Waiting times to receive care have been increasing. Indeed,
a NHS board in Scotland is under fire for manipulating waiting list
data.
So yes Matt Lauer. Americans ought to have a robust debate about
the kind of health care system we want. If Lauer thinks America
should adopt British health care then he should be
careful for what he wishes because he might get it.
With that said, it should be noted that for all the socialist
programmes Margaret Thatcher dismantled, she left the NHS alone.
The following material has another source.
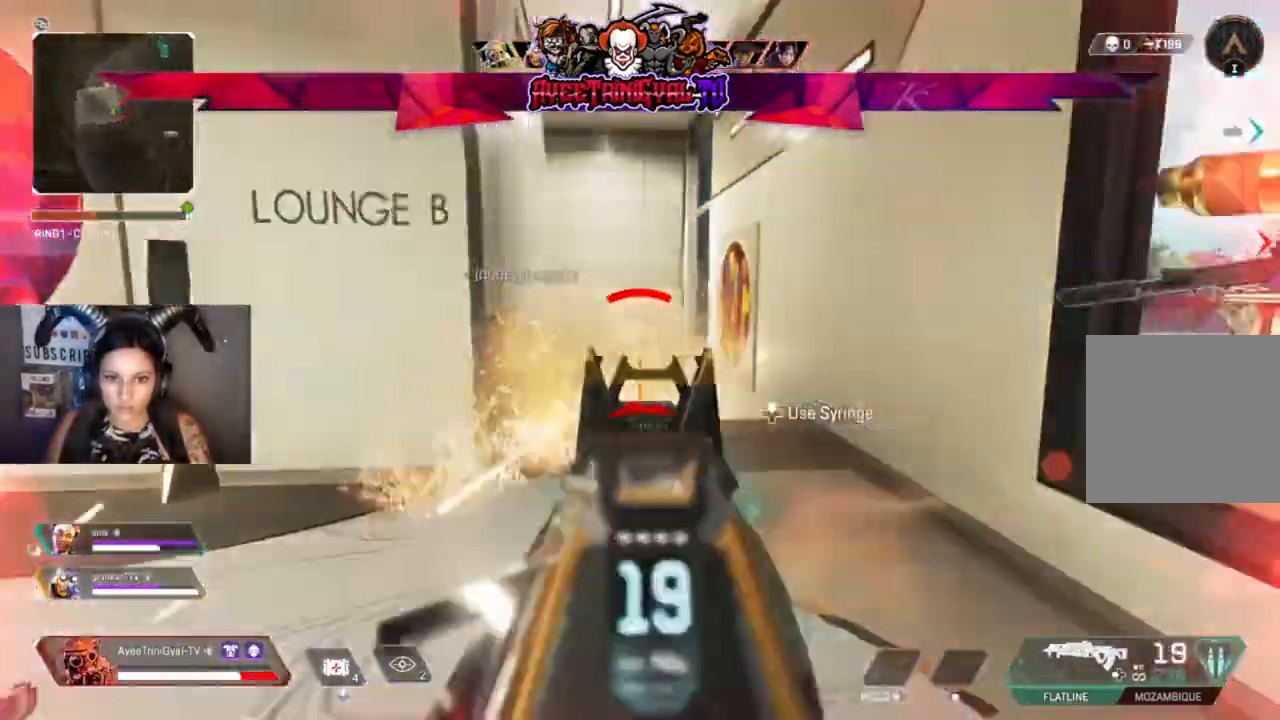
{"buttons": ["R2"], "left_stick": "left", "right_stick": "down-right", "events": [[133, "left_stick", "up-left"], [133, "right_stick", "center"], [167, "L2", "up"], [267, "left_stick", "left"], [300, "L2", "down"], [333, "right_stick", "down-right"], [500, "L2", "up"]]}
The NHS is not without its virtues and indeed I received treatment
from an NHS doctor shortly I arrived in Britain as a student intern
in 1995 and my experience was a good one. If you want to read a
fair and balanced comparison between the American and British
health care systems then read what Fox Business Channel anchor
David Asman wrote back
in 2005 after his wife suffered a severe stroke while vacationing
in Britain.
Butch| 7.28.12 @ 3:21PM
The perfect depiction of their NHS would to have shown the woman lying in the hospital hallway delivering her own baby. British stiff upper lip and all that.
RJ| 7.28.12 @ 3:44PM
I am fond of Great Britain, but the Opening Ceremonies were disappointing. The skits with Queen Elizabeth and Mr. Bean were fun. The cell phone skit was a bore and the NHS and industrial age segments struck me as being political propaganda ala George Orwell's "1984" praising the goodness of the state. All in all, Beijing, Athens & Sidney had more entertaining Opening Ceremonies. Opening Ceremonies are intended to be nationalistic. I just never thought that Beijing would put on a less political opening ceremony than Great Britain. How times have changed.
Mender| 7.28.12 @ 4:32PM
I interpreted it largely as a tribute to public service. The NHS doesn't pay doctors much more than teachers-it's more of a vocation than a path to riches. Which means that despite the NHS's problems (and they aren't minor), the Brits spend less than half as much on healthcare per head as the USA, and live longer.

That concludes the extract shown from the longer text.